## Work instruction
Which lines in the records below contain the word "plateformes"? Report each of them.

*** Exercise materials ***

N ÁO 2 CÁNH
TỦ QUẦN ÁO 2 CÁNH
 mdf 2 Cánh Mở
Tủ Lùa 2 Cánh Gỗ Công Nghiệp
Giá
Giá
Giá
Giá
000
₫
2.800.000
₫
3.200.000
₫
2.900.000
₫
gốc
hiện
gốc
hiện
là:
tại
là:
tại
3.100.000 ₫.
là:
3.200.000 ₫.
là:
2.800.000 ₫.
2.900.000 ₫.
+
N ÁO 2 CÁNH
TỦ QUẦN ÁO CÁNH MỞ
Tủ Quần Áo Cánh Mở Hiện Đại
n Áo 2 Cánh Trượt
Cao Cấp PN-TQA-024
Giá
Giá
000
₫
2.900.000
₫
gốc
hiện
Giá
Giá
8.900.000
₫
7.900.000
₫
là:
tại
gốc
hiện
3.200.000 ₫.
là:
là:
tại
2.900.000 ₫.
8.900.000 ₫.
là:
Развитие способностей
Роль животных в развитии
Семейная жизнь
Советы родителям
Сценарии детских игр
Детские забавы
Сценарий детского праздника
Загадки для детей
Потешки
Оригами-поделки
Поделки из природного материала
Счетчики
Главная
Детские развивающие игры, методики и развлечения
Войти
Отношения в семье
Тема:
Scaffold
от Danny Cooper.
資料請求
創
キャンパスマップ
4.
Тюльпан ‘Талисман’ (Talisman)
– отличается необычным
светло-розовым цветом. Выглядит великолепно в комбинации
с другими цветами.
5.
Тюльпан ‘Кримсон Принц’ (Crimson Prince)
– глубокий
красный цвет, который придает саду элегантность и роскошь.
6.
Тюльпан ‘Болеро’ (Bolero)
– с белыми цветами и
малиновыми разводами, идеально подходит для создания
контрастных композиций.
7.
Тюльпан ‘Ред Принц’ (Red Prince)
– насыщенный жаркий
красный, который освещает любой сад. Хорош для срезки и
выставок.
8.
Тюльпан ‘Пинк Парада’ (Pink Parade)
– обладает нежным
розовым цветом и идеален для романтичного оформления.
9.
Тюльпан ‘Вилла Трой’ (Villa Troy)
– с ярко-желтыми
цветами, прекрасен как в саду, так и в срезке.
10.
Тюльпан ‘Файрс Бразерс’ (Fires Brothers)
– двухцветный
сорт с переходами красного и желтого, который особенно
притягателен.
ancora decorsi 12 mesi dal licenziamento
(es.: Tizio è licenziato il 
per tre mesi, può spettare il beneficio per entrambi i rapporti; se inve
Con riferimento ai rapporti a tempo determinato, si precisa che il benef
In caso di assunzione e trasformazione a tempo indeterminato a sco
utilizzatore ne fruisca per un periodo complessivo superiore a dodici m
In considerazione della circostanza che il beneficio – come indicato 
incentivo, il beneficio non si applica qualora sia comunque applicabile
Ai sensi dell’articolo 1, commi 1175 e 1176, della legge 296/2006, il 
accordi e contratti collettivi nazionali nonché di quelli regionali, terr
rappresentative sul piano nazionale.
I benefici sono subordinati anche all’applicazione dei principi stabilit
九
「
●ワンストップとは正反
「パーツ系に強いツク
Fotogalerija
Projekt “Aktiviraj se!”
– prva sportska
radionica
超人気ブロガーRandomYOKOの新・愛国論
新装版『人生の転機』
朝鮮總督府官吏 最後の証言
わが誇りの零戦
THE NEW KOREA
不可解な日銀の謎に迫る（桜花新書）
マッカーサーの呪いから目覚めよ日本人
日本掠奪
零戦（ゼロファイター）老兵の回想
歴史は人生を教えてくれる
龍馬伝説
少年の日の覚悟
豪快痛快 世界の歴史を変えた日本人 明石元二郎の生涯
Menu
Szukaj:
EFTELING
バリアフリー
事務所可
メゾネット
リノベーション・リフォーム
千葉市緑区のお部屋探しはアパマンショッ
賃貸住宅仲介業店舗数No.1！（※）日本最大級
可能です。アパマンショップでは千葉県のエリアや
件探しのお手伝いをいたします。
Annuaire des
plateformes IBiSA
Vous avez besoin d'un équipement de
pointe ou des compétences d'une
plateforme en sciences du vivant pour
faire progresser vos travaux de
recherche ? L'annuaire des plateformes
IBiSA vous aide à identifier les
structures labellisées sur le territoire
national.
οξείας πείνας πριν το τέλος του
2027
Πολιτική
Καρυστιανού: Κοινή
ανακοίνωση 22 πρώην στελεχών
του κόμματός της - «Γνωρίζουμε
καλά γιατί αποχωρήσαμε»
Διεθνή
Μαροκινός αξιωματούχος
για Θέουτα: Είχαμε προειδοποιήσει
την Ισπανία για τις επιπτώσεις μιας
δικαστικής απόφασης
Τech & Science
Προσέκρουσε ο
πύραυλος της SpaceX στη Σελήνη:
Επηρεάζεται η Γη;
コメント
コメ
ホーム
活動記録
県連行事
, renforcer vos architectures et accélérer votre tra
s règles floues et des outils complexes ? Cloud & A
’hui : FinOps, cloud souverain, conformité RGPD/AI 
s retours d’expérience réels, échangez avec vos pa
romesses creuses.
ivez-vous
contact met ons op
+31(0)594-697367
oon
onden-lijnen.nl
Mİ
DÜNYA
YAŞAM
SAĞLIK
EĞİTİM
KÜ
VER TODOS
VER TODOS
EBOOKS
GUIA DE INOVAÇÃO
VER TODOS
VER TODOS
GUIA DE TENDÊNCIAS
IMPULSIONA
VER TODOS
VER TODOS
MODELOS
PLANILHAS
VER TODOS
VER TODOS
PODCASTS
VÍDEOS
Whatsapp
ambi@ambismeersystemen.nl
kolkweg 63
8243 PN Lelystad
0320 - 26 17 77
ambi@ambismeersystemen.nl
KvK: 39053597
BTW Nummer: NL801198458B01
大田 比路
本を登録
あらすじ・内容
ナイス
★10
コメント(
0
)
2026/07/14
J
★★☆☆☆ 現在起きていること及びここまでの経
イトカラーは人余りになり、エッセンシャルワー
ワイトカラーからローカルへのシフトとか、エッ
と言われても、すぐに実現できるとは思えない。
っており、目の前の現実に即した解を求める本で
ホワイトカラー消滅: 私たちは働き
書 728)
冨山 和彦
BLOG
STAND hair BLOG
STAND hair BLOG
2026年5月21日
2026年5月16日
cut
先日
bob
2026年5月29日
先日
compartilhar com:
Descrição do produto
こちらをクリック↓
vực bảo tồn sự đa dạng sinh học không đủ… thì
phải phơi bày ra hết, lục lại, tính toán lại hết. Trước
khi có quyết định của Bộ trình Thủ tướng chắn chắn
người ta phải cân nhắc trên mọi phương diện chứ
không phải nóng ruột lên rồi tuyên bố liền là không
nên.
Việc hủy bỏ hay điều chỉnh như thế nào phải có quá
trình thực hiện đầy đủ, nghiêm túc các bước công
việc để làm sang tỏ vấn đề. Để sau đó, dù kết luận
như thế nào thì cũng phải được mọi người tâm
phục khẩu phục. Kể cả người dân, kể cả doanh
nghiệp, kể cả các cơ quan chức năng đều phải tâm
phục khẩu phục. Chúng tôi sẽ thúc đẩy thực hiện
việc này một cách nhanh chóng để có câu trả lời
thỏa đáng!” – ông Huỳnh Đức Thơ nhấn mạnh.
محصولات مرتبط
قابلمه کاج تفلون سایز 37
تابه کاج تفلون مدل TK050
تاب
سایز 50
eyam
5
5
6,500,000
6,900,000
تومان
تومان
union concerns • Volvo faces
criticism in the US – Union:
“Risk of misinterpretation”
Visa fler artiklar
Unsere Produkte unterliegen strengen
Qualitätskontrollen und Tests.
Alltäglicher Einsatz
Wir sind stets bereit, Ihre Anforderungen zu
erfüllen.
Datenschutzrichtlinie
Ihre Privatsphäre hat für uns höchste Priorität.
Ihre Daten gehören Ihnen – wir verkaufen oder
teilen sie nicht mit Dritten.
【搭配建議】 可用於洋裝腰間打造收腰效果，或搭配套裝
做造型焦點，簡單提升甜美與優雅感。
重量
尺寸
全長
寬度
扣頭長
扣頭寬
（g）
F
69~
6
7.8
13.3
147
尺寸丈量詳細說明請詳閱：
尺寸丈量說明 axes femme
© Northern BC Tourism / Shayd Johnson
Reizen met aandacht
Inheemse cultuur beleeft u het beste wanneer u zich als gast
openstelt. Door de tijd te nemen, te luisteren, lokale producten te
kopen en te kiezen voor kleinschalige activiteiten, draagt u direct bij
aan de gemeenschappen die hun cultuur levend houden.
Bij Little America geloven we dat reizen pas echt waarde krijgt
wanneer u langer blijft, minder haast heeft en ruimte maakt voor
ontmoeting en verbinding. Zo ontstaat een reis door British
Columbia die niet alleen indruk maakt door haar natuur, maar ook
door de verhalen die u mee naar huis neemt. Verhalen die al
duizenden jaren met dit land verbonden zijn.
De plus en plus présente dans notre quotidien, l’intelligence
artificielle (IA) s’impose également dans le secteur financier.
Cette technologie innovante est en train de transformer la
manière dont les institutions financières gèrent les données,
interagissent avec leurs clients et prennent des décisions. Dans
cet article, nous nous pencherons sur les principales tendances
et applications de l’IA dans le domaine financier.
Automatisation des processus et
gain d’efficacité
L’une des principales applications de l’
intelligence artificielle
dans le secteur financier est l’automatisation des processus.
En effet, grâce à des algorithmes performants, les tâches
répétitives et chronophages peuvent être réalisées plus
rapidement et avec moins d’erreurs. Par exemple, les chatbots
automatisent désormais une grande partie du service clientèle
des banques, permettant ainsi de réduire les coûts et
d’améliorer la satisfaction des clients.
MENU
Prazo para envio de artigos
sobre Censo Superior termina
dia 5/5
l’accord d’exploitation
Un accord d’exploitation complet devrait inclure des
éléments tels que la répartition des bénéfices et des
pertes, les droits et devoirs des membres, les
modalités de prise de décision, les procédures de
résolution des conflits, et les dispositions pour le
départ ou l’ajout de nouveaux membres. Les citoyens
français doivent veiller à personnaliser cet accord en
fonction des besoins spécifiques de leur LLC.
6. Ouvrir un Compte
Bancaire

*** End of Exercise materials ***

## Written response
plateformes IBiSA
recherche ? L'annuaire des plateformes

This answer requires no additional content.